The NHTSA and the National Federation of the Blind warn that electric and hybrid vehicles in this specified weight class are nearly impossible to detect for the visually-impaired when traveling under 19 miles per hour, due to the lack of tire and wind noise. At higher speeds, the sound alert will not be required as other factors such as tire and wind noise provide adequate warning to pedestrians.

Evidence of the increased pedestrian safety risks due to quiet vehicles dates back to at least 2009, when the NHTSA released the report titled “Incidence of Pedestrian and Bicyclist Crashes by Hybrid Electric Passenger Vehicles”. The report compared the percentage of pedestrians and cyclists struck by both electric and hybrid vehicles (EHVs) compared to the number of individuals struck by internal combustion engine (ICE) vehicles. The report indicated that, overall, the odds ratios indicate that the risk of a hybrid or electronic vehicle being involved in either a pedestrian or bicycle crash are between 35% and 57% greater than the odds of an ICE vehicle being in a similar crash.

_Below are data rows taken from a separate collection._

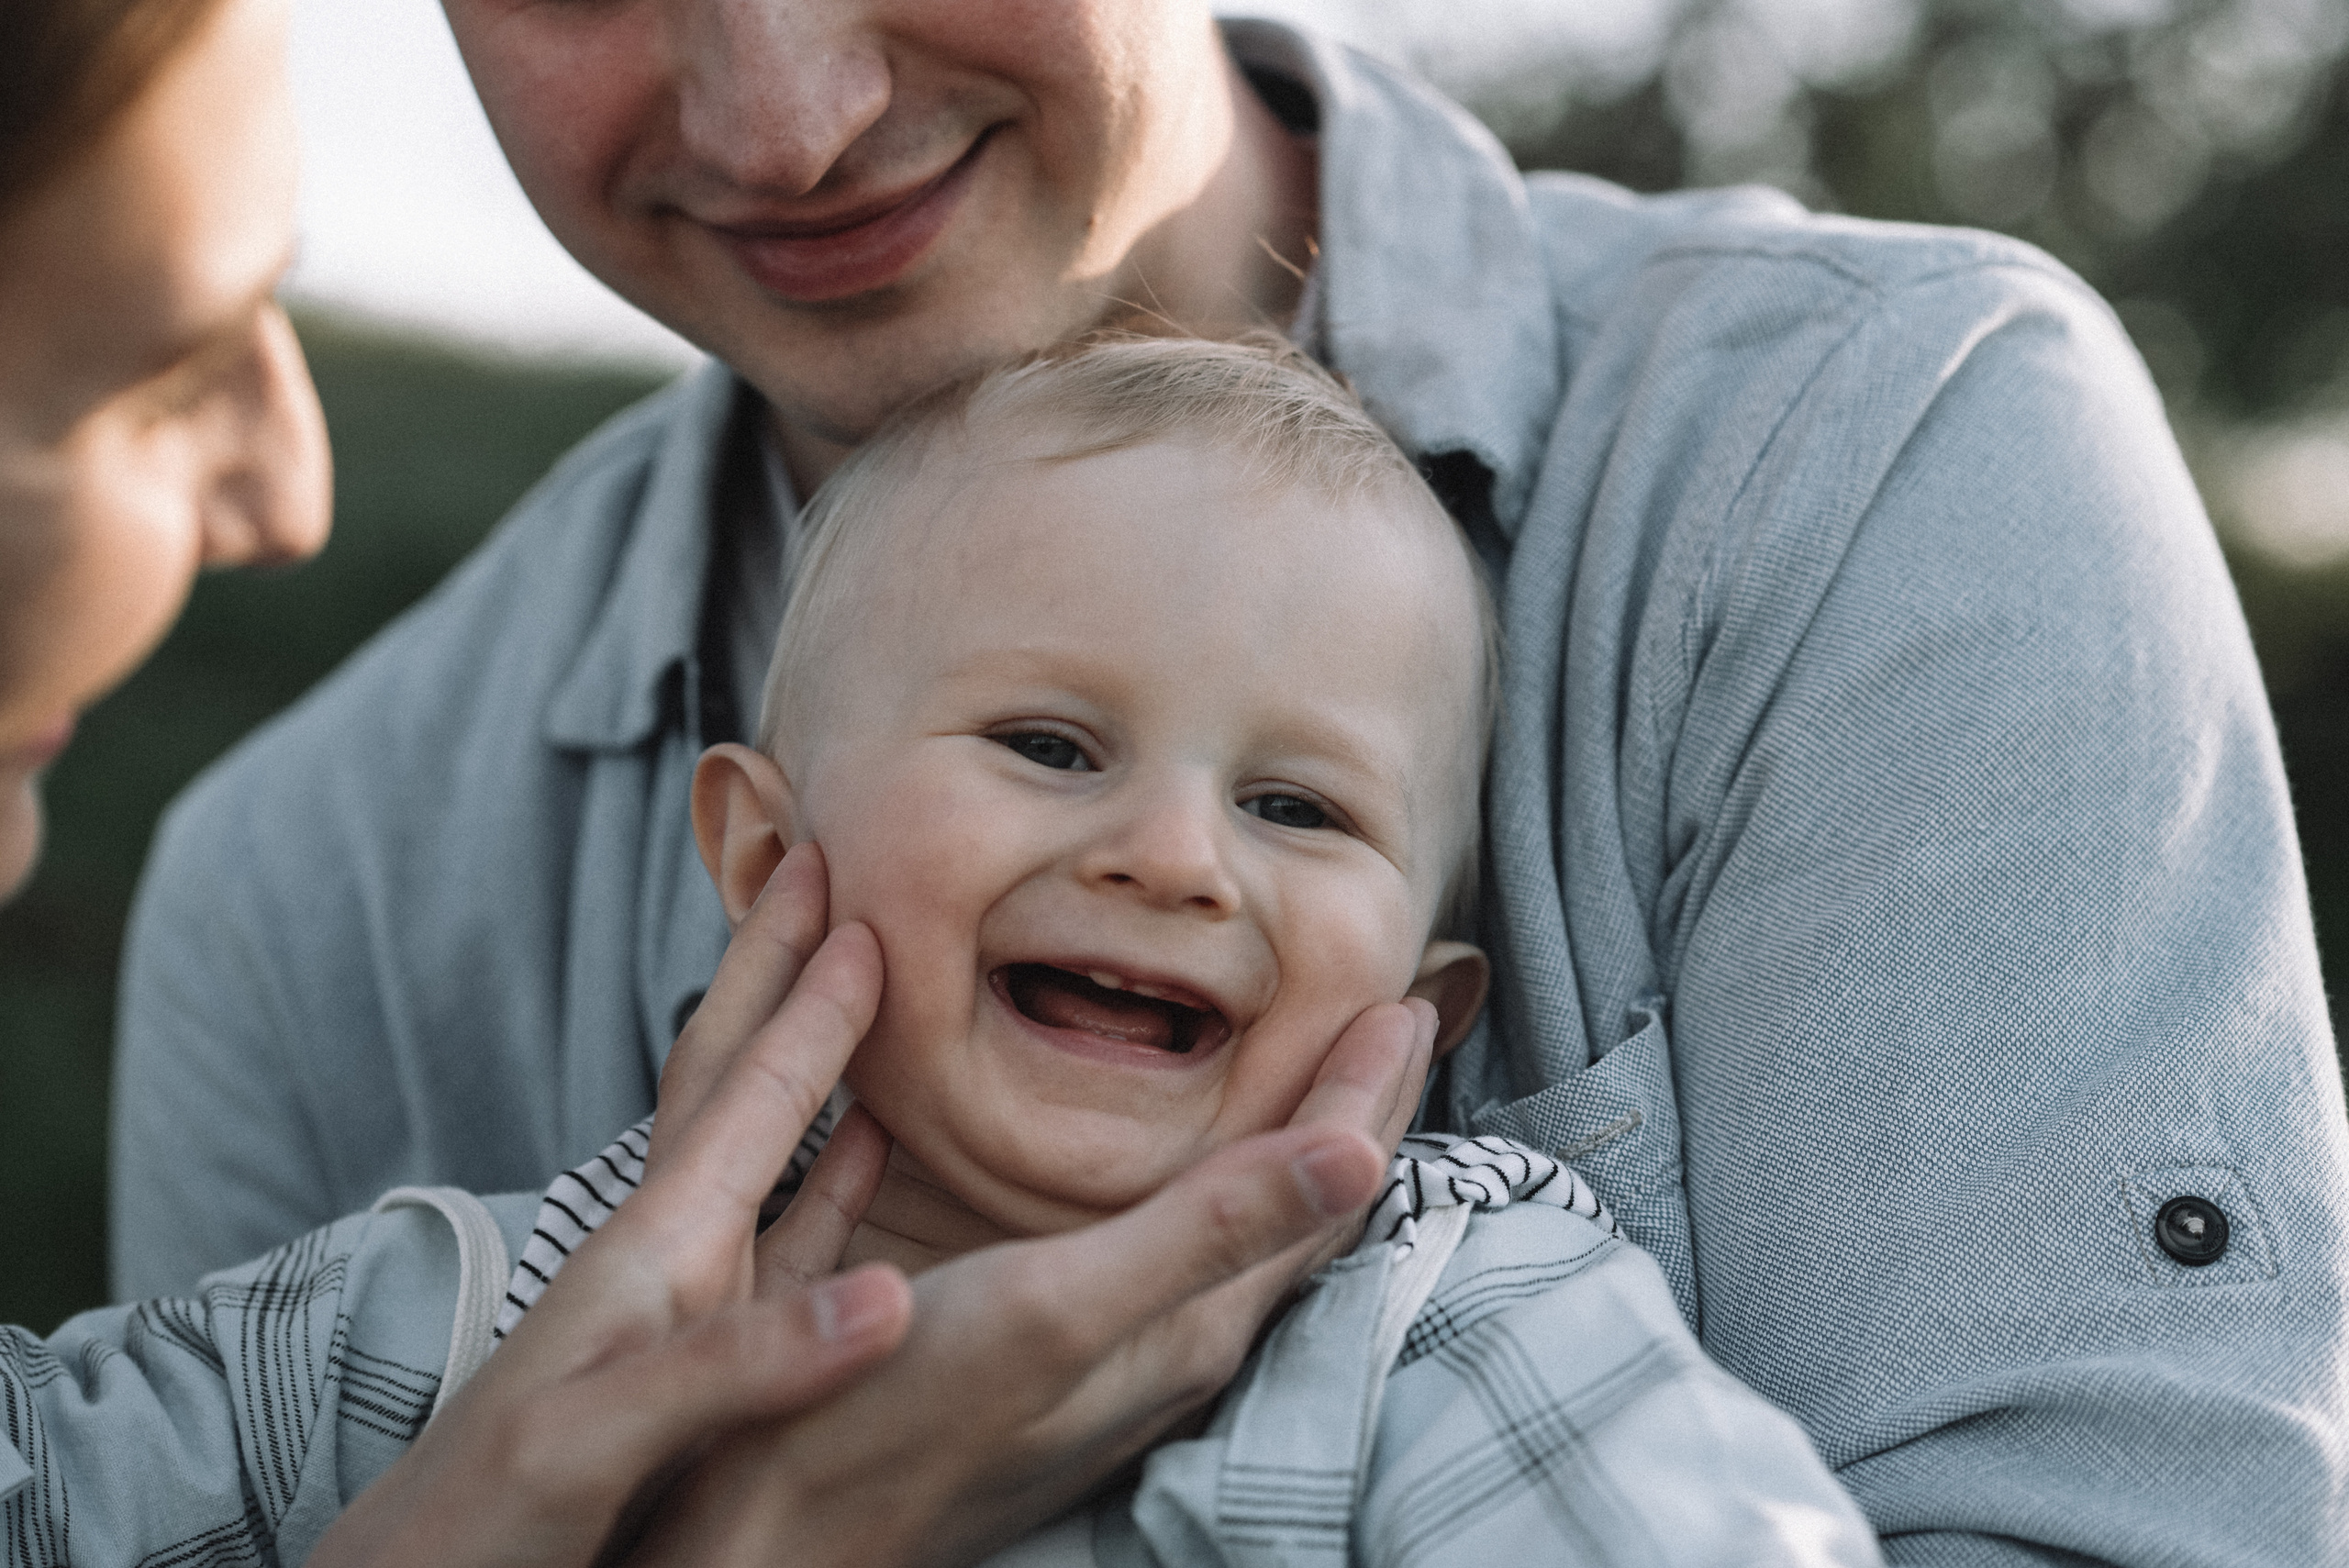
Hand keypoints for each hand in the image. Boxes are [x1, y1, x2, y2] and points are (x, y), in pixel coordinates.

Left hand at [309, 843, 914, 1567]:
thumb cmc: (483, 1521)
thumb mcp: (599, 1436)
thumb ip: (737, 1361)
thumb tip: (894, 1296)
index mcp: (653, 1251)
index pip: (747, 1094)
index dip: (809, 1003)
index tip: (857, 904)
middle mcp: (668, 1251)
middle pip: (732, 1077)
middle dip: (776, 969)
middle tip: (815, 868)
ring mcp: (682, 1298)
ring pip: (759, 1141)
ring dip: (803, 1054)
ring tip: (848, 987)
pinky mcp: (700, 1356)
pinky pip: (786, 1232)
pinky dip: (834, 1174)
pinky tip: (868, 1157)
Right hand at [627, 992, 1436, 1567]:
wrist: (769, 1536)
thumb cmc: (889, 1417)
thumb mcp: (1060, 1308)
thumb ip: (1207, 1230)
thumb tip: (1362, 1155)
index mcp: (1191, 1323)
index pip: (1322, 1190)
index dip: (1368, 1091)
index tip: (1407, 999)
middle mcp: (1172, 1340)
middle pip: (1293, 1205)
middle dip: (1346, 1107)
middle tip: (1387, 1016)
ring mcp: (1113, 1348)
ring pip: (1231, 1224)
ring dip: (1277, 1139)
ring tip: (1301, 1069)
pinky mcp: (1051, 1346)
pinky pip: (1158, 1242)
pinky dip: (1190, 1176)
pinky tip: (1150, 1153)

The terms of the new rule allow manufacturers until September 1, 2019 to equip all new hybrid and electric vehicles with sounds that meet the new federal safety standard, and at least half of all new hybrid and electric vehicles are required to be in compliance one full year before the deadline.

The NHTSA’s new rule comes amid growing road fatalities over the last several years. Last year, the NHTSA found that roadway fatalities increased by 10% and are on track for a similar increase this year. Researchers have warned that the second quarter of 2016 represents the seventh consecutive quarter that has had increases in fatalities, compared to the same quarters in previous years.